Шумский повернулся и, задыхаясь от гнева, быстро вышел из горницы.
– Давай мне судьба на выбор, – прошептал он, взволнованно шагая, – кого застрелить? Фон Энзе или эту гадину? И я его упущу? Он предо мной невиновен. Он тоже любит!.. А эта гадина?! Ох, три раза убил бы, оживил и опять убил.
Глава VII
Вернувшись к себе и успокоившись, Шумский послал за Авдотьей. Когда женщина пришла, он внимательно присмотрелся к ее лицу. Увидя то же прежнее спокойно-грустное выражение, какое было у нее за последнее время, Шумский выговорил:
– Настасья тебя, стало быть, не вызывала для расправы, ты ее сегодня не видела и не объяснялась?

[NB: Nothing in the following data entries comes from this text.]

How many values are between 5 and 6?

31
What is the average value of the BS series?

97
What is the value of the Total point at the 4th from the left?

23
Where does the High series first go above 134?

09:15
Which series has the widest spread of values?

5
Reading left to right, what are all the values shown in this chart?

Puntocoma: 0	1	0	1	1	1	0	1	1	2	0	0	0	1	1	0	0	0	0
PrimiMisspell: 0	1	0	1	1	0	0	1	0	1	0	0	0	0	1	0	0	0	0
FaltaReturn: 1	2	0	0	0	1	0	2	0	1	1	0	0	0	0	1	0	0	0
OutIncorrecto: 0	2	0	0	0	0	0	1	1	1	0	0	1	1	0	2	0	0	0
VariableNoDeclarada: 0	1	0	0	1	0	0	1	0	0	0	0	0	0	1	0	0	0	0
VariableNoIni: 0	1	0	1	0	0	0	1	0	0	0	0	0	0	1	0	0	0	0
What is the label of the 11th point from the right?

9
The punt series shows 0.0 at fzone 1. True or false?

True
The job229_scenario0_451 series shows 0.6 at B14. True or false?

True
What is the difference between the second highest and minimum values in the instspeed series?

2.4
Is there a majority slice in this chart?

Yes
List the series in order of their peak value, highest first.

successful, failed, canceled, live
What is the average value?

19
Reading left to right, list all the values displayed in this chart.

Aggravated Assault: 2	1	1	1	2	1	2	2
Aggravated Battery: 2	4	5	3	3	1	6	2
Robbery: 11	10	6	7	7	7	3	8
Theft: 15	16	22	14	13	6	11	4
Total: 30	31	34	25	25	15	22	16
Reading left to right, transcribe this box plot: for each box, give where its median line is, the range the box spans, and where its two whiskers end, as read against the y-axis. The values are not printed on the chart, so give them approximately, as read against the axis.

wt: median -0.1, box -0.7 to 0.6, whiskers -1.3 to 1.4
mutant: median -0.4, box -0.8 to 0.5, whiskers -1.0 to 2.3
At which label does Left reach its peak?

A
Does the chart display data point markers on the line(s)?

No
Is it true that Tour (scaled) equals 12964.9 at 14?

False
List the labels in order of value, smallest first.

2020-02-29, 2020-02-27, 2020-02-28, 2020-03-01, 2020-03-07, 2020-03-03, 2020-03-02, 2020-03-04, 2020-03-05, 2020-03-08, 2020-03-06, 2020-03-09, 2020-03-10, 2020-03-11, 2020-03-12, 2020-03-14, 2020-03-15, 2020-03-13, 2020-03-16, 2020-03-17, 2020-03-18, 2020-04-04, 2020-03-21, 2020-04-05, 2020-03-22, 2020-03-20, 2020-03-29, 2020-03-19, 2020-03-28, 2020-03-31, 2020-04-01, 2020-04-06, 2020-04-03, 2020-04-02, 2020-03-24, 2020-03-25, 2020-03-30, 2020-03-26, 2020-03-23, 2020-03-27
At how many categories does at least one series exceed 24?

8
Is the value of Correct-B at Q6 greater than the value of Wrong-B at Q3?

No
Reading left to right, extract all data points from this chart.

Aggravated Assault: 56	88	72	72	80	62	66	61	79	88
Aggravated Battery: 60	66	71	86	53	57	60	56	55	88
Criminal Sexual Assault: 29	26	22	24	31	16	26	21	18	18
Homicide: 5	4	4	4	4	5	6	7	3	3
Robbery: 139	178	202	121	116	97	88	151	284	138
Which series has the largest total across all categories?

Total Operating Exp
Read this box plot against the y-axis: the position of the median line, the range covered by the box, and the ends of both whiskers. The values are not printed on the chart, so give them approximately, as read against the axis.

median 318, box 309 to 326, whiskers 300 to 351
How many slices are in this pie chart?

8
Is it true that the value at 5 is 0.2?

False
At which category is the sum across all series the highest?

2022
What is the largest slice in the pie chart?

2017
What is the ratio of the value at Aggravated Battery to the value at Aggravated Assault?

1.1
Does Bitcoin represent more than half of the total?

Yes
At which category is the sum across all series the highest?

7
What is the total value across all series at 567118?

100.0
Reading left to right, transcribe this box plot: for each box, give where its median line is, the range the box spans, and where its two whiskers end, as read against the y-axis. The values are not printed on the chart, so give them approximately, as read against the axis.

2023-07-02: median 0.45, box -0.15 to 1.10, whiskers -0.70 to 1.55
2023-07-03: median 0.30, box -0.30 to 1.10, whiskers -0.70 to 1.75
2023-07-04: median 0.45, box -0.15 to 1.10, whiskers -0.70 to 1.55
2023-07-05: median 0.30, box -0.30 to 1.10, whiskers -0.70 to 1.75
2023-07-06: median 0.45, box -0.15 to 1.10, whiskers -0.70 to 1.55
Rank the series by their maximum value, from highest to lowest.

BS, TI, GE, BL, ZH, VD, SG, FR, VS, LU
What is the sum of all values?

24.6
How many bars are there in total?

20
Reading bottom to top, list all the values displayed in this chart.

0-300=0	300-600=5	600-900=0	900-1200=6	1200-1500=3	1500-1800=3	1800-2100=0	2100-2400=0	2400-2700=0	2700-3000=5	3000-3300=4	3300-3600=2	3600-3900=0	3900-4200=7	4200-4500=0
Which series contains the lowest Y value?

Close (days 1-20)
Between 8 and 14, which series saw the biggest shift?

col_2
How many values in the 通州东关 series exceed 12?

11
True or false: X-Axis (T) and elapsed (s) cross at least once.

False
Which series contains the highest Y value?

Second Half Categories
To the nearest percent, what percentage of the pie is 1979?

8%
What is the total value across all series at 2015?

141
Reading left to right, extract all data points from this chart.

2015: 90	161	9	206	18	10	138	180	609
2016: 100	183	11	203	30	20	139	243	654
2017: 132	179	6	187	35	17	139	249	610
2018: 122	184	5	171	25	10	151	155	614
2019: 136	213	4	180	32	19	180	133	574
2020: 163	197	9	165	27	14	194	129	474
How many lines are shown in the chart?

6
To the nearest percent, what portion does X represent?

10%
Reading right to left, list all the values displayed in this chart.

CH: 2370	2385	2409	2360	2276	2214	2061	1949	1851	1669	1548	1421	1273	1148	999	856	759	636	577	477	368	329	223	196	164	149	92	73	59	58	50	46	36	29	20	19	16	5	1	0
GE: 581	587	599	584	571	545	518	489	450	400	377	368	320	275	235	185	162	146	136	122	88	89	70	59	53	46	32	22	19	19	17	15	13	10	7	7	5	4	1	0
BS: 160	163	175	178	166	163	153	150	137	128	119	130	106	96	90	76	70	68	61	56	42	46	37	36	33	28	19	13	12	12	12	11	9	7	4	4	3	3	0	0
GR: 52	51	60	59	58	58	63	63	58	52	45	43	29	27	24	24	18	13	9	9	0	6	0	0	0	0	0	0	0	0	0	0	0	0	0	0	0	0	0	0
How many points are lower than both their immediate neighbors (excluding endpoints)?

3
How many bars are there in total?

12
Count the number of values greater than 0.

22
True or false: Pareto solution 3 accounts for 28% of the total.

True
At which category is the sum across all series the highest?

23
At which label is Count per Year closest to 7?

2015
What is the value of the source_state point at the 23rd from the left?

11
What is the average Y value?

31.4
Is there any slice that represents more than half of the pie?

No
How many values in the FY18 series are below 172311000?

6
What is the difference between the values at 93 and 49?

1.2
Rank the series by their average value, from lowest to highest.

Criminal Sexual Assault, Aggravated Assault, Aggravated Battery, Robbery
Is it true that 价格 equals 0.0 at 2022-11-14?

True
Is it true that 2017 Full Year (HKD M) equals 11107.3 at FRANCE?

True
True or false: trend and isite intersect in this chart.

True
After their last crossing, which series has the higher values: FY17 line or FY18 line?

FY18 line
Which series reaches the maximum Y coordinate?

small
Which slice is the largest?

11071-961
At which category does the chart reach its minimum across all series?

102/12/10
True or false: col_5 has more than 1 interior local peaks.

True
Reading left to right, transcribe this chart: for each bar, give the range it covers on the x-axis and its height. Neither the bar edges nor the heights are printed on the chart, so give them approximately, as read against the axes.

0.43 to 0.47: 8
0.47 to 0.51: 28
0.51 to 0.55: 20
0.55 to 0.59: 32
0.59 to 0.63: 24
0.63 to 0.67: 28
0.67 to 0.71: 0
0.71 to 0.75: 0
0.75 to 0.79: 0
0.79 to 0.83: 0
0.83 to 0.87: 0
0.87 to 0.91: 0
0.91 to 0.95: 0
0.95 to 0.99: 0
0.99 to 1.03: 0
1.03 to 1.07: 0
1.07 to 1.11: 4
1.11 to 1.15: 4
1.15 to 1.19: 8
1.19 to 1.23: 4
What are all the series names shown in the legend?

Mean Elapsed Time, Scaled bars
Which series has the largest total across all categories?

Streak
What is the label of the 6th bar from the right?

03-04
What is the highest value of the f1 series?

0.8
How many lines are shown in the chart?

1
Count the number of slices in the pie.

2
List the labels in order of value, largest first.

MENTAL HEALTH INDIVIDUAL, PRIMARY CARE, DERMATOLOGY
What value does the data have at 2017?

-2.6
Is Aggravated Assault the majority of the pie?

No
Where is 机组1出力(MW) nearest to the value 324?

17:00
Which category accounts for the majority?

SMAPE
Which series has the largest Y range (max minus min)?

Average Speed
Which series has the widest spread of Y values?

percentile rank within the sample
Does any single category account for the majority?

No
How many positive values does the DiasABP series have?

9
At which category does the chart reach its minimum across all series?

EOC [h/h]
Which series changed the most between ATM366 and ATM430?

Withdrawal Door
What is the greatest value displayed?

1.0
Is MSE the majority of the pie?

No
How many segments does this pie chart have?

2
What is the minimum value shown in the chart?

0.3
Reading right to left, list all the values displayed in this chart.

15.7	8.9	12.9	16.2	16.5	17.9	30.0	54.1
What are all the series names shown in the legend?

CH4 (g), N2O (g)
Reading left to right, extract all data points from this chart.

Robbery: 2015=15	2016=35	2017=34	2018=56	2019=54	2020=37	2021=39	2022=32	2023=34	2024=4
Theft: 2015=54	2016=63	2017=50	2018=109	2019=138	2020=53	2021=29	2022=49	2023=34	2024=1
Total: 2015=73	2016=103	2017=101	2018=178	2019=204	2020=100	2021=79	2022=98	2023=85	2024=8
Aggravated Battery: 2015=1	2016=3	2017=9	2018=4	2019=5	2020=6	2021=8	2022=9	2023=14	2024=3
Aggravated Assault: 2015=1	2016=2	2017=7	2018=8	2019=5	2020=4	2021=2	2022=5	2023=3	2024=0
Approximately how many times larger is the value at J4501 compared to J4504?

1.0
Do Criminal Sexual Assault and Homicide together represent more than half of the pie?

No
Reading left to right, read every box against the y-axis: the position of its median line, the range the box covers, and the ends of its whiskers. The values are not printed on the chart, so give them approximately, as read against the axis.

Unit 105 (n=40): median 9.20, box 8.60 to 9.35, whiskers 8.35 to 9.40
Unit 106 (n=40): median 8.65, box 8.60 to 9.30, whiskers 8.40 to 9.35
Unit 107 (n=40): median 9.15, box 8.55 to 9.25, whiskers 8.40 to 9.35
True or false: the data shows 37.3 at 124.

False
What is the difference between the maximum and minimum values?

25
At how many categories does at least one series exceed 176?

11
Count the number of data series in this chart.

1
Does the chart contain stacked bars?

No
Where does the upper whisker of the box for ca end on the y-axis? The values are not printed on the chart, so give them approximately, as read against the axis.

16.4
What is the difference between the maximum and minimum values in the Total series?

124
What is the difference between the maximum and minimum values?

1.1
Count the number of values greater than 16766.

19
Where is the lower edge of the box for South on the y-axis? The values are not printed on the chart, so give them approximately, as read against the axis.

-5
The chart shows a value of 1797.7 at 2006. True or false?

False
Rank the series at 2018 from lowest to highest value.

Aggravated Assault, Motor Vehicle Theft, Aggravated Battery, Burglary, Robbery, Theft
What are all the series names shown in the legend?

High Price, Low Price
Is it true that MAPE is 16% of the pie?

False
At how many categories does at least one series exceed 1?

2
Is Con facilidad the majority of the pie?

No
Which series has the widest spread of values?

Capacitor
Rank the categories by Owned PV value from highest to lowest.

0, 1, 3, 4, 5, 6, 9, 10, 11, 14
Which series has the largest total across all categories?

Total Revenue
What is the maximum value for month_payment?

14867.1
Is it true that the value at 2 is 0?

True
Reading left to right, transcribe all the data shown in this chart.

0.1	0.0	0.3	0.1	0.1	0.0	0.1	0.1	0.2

– Нет, вчера она меня пытала, да я сказала, что ты сам все пояснишь, а теперь шумит у себя на половине.
– Рычит и грызется, как пес, – усмехнулся Шумский. – Да, теперь из-за моего разговора с ней многие розог отведают. Надо же треклятой бабе на ком-нибудь сорвать свою злобу. Ну а ты, матушка, собирайся. Поди оденься, мы с тобой отправимся по делу.
– Куда? – удивилась Авдотья.
– Оденься, на дворе свежо, и выходи, а я тебя обожду на крыльце.
Авдотья недоумевая вышла. Через несколько минут, встретившись на крыльце, и женщина, и молодой человек двинулись пешком через двор на улицу. После паузы Шумский выговорил:
– Веди меня на то место, где ты жила, когда я родился. Избы, говоришь, и следа нет?
– Нет. С той поры ведь тут все переменилось. Видишь, какие дома повыстроены. Тогда простые избы мужицкие стояли.
– Все равно место покажешь мне, где я, постылый, свет божий увидел.
– Как бы нас, Миша, из дому не заприметил кто.
Шумский усмехнулся.
– Пускай глядят, кому любопытно.
Пройдя немного по гладкой, чисто выметенной улице, где не было ни соринки, но где тем не менее от людей до окошек и ворот все глядело холодно и угрюмо, Авдотья остановилась и указала на один из дворов.
– Вот на этом месте, – заговорила она, оживляясь, – стояла та изба, куда меня ночью привезли и заперли, как повинную в злодействе каком. Тут ты и родился. Здесь вот дворишка был, закуты, колодезь…
– Стало, совсем и следа нет прежнего? – спросил Шумский, оглядывая большой дом с крыльцом посредине на каменном фундаменте, каковы были все дома Грузино.
– Вестимое дело, ничего, только место, а то и бревнушка никакого старого не осталось. А уж что, Миша, крестьянского поту и крови пролито в этом графском строительстве.
Постояв несколько мгновений молча и понурившись, Шумский снова двинулся в сопровождении Авдотьи и затем вымолвил:
– Туда ли мы идем-то? Где кладбище?
– Оно вон там, – показала рукой Авдотья. – Да ты что?
– Пойдем на кладбище.
– Зачем?
– Понятное дело, зачем. Ты сказываешь, что могила отца целехонька, что ты ее соблюдала.
Авдотья всплеснула руками и выговорила испуганно:
– Что ты, Господь с тобой, что ты затеял? Нешто можно. Помилуй бог, узнают! Что тогда будет? Как-нибудь после, а теперь как можно.
– Полно, матушка, – холодно и мерно выговорил Шумский. – Сколько раз мне тебе повторять, что некого мне бояться, что я всякой бодливой коровы больше побоюсь, чем этого изувера грузинского. Да и не посмеет он меня тронуть. Он на бабу и на раба отважен.
– А мне-то что будет? – всплакнула Авдотья.
– И тебе ничего не будет. Глупая ты, ну, чудная, что ли, – быстро поправился Шумский. – Разве я позволю ему или Настасье тебя тронуть хотя пальцем?